**Aim of the task:** In the material, swap "chart" for "graph" in the lines from the one with "How many lines are shown in the chart?" to the one with "What is the", leaving everything else unchanged. Give back only those lines, without the pictures.

**Data for analysis:**

******************************

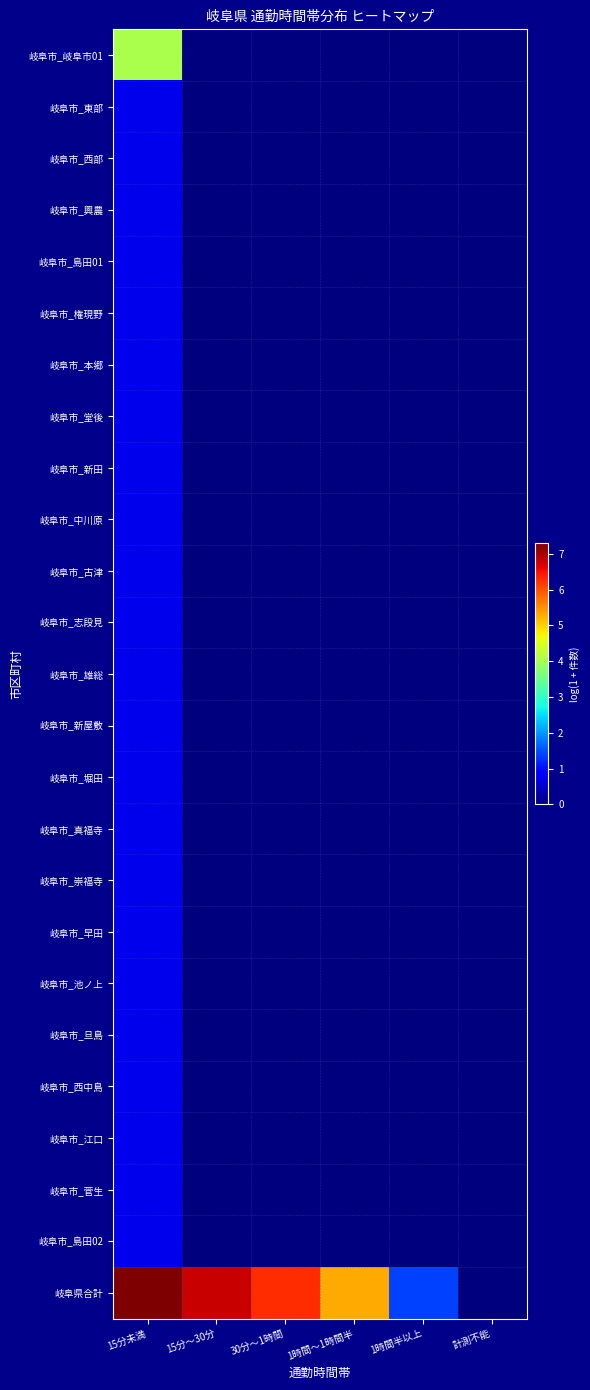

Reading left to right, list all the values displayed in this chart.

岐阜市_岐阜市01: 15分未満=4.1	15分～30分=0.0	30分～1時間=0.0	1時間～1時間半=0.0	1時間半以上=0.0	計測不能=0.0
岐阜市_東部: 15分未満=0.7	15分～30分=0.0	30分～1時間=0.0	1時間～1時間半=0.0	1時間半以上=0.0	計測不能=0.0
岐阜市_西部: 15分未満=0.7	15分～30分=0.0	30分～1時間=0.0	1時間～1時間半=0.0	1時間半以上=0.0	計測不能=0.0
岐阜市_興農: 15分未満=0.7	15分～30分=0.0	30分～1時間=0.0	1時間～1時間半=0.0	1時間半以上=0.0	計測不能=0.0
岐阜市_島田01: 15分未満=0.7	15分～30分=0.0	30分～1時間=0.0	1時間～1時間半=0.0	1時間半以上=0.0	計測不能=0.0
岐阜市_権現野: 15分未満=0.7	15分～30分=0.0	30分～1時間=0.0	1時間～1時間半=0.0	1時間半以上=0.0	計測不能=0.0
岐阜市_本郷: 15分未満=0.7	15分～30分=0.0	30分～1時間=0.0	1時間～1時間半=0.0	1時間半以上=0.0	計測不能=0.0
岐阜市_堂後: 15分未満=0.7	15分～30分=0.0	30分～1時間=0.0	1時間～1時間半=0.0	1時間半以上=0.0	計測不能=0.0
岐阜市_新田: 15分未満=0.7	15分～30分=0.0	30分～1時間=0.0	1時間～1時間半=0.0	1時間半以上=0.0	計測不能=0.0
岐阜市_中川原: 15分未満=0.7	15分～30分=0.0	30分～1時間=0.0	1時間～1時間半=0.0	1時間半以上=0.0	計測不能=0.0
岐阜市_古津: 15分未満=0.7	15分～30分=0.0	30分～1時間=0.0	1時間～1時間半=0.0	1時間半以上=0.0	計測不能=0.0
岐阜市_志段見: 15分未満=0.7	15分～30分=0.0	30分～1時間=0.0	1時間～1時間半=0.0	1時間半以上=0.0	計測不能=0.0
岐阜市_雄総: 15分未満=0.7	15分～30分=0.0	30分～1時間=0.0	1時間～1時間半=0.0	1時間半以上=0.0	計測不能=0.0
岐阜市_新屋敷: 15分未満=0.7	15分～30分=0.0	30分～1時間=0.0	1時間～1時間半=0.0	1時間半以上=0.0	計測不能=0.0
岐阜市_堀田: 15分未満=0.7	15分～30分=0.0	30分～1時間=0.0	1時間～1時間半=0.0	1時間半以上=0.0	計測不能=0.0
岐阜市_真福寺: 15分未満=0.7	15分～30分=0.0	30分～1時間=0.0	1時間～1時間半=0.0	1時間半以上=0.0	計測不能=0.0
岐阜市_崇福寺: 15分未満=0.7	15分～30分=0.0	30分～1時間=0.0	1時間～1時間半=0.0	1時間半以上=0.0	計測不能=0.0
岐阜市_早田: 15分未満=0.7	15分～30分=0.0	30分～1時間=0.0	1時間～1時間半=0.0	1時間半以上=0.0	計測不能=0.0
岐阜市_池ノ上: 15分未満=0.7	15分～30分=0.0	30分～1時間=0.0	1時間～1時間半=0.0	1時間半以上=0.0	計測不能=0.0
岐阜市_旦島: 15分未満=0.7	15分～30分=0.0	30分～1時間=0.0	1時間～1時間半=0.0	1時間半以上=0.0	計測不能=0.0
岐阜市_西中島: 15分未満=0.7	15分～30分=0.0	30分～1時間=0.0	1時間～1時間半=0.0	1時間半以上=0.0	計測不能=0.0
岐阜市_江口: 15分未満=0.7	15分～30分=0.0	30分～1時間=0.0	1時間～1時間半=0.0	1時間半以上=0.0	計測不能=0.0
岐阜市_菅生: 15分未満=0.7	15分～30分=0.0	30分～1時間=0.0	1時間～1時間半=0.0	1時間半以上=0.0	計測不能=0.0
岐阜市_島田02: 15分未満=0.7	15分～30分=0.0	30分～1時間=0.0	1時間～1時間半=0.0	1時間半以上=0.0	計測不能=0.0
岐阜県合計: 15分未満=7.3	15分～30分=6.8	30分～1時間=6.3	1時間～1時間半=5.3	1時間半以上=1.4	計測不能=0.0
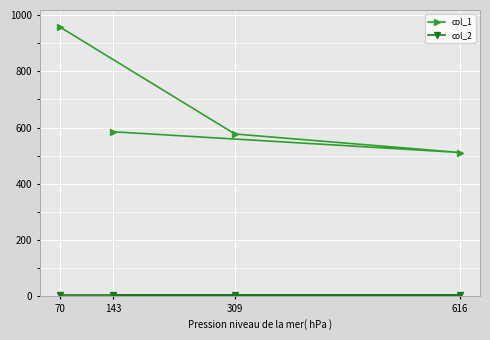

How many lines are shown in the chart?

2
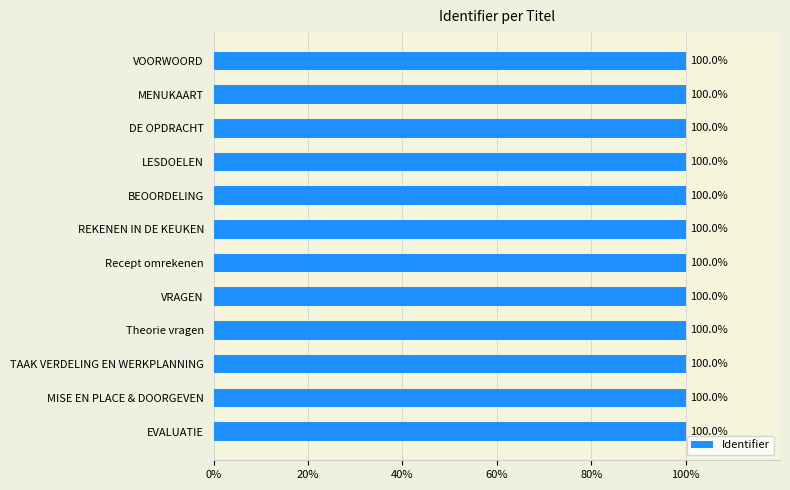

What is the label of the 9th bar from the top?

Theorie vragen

******************************

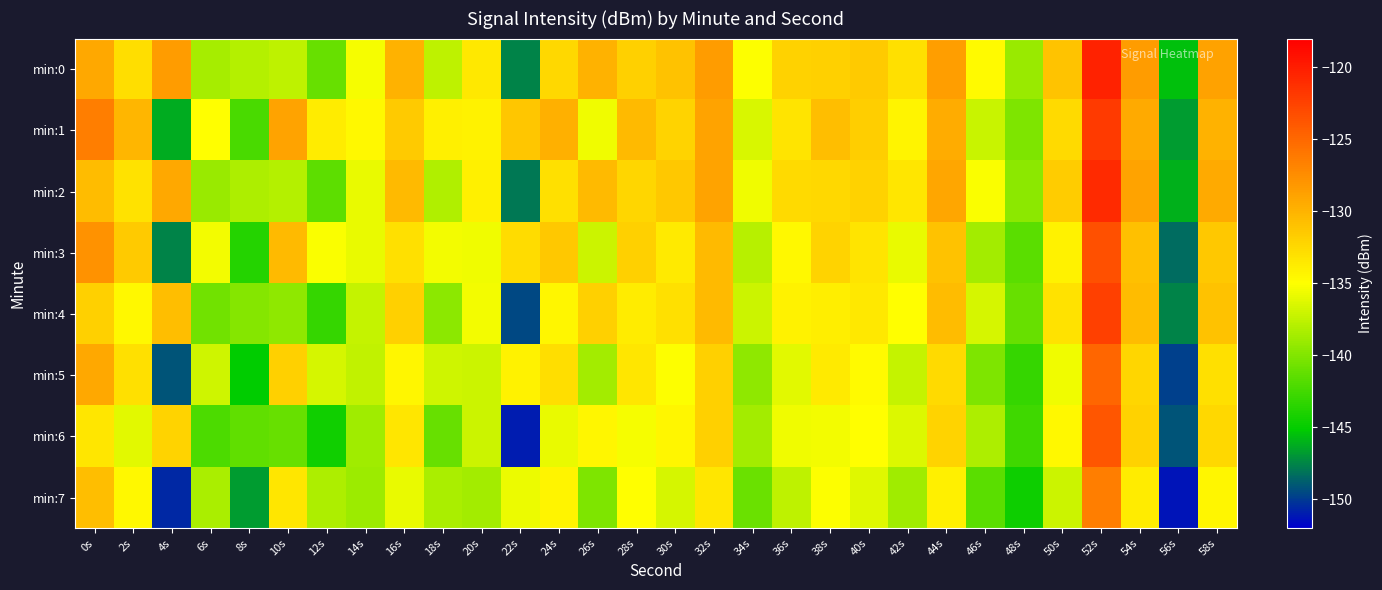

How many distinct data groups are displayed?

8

******************************

**Task solution:**
How many lines are shown in the graph?

2

What is the label of the 9th bar from the top?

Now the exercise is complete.